Counties must unite to unsnarl the region
March 27, 2008
Chicago couldn't do it. Neither could Salt Lake City, Denver or Dallas. None of these metro regions was able to develop a viable solution to congestion without taking a multicounty funding approach, and neither will metro Atlanta.
Senate Resolution 845, a measure under consideration in the Georgia General Assembly, would grant regions across the state the authority to levy a sales tax of up to 1 percent to fund a specified list of transportation projects.
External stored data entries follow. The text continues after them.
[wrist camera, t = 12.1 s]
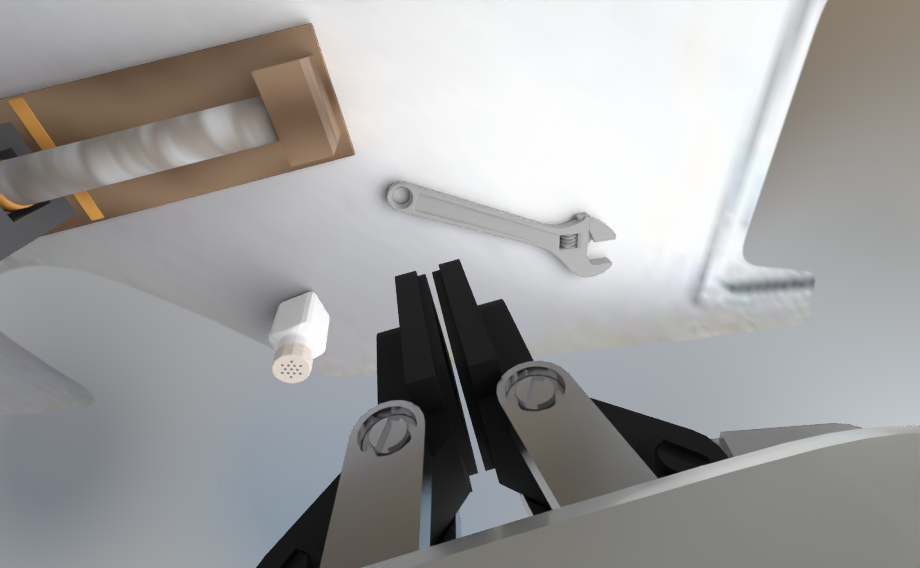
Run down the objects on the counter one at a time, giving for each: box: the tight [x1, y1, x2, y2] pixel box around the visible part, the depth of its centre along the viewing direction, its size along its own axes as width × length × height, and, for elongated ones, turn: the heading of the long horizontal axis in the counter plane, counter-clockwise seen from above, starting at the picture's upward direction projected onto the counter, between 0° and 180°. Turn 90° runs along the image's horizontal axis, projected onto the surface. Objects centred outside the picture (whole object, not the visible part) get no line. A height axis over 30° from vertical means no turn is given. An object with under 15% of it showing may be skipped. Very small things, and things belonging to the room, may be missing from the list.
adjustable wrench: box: [387, 181, 616, 277], centre depth 44 cm, size 25×6×2 cm, turn 66°
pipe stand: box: [0, 23, 355, 236], centre depth 32 cm, size 10×32×9 cm, turn 102°
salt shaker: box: [269, 292, 329, 383], centre depth 42 cm, size 4×4×10 cm
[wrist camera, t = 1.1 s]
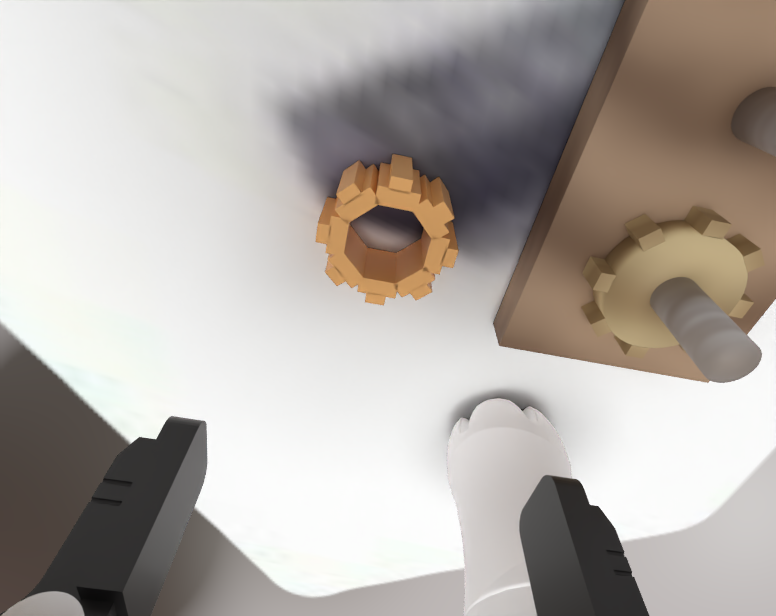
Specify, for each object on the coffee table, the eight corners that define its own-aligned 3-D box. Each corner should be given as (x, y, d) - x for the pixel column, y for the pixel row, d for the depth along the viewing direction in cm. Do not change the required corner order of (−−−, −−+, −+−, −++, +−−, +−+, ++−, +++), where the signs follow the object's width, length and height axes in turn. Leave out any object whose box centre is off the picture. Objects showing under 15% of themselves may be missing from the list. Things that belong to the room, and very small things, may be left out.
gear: (334, 141, 21) (325, 162, 19) (468, 169, 22) (476, 193, 19) (318, 260, 25) (309, 291, 22) (434, 282, 25) (437, 315, 23)
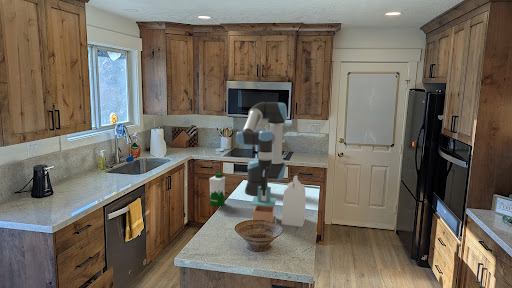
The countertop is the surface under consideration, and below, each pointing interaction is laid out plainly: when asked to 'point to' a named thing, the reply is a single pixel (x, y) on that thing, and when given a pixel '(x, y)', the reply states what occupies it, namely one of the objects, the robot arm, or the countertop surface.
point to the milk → (294, 204)
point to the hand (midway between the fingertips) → (264, 199)
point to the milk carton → (217, 190)
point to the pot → (263, 213)
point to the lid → (269, 200)
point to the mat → (240, 212)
That list of projects —- and the sales tax to support it —- would be adopted in a regional referendum, and all the money raised in the region would be spent in that same region. The impact would be $700 million in annual revenue for roads, transit, bike lanes and sidewalks for the 10 core counties in metro Atlanta —- about one-third more than the total spent on transportation projects in the same area each year.
Chicago, Salt Lake City, Denver and Dallas all use dedicated multicounty sales tax revenues to support their growing transportation needs. Although Atlanta is one of the fastest-growing metro regions in the nation, Georgia spends less money on transportation per capita than any other state.
That one-two punch has staggered the metro area, crippling our ability to compete when it comes to recruiting employers. Our air quality and our quality of life have both taken blows.
Although SR 845 is not the single remedy for decades of underinvestment, it represents the best chance we have to stop the bleeding. Atlanta's traffic snarls span municipal boundaries and county lines, and so must our transportation projects. We need regional solutions for regional problems, and this could be our only shot at the sustainable transportation funding mechanism the metro area has been yearning for.